The agency is sponsoring a health fair display Friday and Saturday, May 17-18, at Layton Hills Mall. The display will be open from 2 to 8:30 p.m. Friday and 10 a.m. to 6 p.m. Saturday.
At the display, self-esteem masks will be made and persons can enter a drawing for river trips and community education classes.
"Many people don't realize that mental illnesses start much earlier and that children are at a greater risk of developing them than previously believed," Williams said, citing a recent national study showing that people under 20 are in the peak range for developing depression, obsessive-compulsive disorders, phobias and substance abuse problems.

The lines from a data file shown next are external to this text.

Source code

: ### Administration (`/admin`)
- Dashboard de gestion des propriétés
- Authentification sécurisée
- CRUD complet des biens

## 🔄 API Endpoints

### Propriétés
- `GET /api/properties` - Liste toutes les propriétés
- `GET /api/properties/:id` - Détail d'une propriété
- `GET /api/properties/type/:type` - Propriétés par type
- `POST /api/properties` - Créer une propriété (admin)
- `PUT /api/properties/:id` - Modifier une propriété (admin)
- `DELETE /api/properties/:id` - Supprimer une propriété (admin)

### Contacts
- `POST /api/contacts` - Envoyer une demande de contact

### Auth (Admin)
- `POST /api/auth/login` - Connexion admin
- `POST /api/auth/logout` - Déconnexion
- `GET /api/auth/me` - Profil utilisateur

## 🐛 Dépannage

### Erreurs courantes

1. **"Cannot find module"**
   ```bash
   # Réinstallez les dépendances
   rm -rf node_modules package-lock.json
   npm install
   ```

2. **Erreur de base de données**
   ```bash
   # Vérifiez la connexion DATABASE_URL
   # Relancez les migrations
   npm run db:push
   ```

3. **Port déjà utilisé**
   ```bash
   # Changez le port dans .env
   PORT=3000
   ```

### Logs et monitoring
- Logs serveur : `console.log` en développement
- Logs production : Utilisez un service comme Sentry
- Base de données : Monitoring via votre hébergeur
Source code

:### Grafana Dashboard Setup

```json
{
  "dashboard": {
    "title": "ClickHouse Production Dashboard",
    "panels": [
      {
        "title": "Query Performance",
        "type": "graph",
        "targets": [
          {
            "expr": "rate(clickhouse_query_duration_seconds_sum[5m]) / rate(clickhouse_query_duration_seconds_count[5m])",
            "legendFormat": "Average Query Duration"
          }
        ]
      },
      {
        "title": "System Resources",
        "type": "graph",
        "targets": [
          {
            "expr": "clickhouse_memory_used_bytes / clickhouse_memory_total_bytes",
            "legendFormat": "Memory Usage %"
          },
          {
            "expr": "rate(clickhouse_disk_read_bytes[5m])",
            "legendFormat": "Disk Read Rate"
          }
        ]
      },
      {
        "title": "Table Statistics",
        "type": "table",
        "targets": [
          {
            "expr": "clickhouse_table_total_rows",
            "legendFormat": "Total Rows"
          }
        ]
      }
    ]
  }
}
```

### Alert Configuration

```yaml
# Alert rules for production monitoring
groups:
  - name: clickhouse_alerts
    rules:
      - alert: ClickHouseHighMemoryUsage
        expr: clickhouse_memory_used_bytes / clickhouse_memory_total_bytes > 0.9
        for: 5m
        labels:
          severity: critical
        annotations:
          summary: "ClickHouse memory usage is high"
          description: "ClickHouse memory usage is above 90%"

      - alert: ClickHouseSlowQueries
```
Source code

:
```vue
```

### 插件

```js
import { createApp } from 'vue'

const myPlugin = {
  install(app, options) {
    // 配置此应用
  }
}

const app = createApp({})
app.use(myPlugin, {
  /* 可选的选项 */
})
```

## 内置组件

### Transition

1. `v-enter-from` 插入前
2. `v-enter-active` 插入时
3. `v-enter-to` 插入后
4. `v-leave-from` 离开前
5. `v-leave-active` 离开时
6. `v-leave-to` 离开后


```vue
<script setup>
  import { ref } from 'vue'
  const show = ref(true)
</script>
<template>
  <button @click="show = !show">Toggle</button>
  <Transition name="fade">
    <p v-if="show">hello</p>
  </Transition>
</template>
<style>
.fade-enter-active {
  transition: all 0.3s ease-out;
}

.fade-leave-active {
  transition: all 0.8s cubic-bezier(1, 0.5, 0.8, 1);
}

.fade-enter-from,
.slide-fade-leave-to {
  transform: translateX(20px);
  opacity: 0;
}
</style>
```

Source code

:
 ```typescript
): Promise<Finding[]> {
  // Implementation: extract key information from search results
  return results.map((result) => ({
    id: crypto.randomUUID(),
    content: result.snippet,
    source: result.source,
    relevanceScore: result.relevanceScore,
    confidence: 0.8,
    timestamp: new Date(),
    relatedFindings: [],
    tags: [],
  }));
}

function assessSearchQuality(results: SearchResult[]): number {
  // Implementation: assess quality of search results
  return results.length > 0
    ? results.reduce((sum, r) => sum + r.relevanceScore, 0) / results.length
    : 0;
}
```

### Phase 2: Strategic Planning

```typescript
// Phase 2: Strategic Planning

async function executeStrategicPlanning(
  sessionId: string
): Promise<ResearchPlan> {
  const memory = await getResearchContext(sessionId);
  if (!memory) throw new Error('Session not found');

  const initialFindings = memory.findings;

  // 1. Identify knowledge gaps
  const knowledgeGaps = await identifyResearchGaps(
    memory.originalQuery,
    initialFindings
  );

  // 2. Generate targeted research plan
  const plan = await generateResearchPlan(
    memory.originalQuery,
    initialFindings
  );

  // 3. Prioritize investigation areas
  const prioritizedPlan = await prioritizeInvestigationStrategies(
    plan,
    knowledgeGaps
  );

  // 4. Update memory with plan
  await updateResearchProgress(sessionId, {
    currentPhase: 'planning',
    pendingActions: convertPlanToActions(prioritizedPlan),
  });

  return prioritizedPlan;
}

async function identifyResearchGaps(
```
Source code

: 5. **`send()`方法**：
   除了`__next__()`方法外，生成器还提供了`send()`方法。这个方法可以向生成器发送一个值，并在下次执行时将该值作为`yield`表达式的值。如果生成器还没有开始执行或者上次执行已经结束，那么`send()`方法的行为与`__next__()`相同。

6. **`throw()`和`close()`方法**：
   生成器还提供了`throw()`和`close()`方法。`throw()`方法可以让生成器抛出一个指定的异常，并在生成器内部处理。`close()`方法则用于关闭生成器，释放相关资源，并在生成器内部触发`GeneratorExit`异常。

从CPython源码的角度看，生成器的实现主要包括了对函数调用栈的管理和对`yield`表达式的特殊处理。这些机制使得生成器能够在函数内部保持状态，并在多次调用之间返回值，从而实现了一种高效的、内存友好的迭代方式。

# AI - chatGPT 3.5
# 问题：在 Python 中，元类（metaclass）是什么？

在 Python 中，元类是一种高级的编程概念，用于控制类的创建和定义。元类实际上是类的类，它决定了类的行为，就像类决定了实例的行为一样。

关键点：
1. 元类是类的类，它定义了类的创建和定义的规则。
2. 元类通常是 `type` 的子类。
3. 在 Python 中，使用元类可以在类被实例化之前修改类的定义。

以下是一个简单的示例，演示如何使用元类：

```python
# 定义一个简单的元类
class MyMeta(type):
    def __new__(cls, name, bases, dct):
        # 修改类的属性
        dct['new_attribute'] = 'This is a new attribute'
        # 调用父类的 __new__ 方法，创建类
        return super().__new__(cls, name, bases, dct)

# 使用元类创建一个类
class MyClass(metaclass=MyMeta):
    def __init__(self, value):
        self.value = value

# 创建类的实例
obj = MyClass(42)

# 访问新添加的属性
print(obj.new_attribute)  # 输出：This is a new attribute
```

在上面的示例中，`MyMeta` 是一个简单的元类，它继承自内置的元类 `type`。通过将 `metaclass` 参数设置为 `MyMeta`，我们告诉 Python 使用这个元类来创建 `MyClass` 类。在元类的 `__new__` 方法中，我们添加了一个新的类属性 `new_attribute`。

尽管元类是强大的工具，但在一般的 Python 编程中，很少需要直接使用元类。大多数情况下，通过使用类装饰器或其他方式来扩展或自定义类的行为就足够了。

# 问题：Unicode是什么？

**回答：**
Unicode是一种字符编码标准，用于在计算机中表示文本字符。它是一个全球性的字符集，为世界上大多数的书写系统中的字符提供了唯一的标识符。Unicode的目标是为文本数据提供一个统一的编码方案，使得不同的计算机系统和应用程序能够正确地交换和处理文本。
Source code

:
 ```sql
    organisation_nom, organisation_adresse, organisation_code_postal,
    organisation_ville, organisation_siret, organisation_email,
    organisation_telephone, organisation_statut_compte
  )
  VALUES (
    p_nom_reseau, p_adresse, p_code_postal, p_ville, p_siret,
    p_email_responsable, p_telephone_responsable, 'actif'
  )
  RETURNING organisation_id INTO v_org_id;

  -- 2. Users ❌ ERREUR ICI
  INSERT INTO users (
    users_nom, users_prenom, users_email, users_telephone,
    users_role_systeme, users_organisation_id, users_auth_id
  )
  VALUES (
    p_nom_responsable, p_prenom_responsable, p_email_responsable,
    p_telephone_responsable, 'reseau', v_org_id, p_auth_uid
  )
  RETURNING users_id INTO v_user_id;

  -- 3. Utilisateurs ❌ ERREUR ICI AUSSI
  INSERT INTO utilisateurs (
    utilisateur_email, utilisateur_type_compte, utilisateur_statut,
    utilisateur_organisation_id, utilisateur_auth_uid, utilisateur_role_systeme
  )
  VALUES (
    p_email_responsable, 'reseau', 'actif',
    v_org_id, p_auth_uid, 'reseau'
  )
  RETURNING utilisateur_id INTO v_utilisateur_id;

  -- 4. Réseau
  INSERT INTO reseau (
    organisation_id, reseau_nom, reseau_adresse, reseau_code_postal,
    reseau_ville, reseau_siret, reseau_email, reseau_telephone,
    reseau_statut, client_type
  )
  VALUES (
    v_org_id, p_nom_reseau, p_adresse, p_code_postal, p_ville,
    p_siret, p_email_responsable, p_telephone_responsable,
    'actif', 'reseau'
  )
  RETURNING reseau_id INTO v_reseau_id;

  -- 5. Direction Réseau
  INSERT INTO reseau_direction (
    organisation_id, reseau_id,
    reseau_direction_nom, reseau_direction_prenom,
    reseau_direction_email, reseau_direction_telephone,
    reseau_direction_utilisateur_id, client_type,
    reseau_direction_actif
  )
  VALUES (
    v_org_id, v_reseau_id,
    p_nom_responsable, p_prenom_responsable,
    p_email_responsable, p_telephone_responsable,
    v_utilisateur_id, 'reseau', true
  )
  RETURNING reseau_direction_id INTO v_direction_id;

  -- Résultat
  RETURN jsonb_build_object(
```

"We are especially concerned about children at risk," Williams said. "Children who, because of certain genetic, psychological, social, and family factors, are particularly vulnerable to developing serious mental disorders."
Williams identified some of the factors as low birth weight, physical trauma, learning difficulties, poverty, homelessness, poor parental supervision and child abuse.
Early intervention and appropriate treatment can help most children at risk lead healthy, productive lives, Williams said.
"Effective treatments are available and researchers are developing promising new leads all the time," he said.
Williams said parents, teachers and other adults need to learn the warning signs of mental illness.
"People need to realize that mental illness is a real disease that can strike anyone regardless of family background or moral character and cannot be overcome by willpower," Williams said.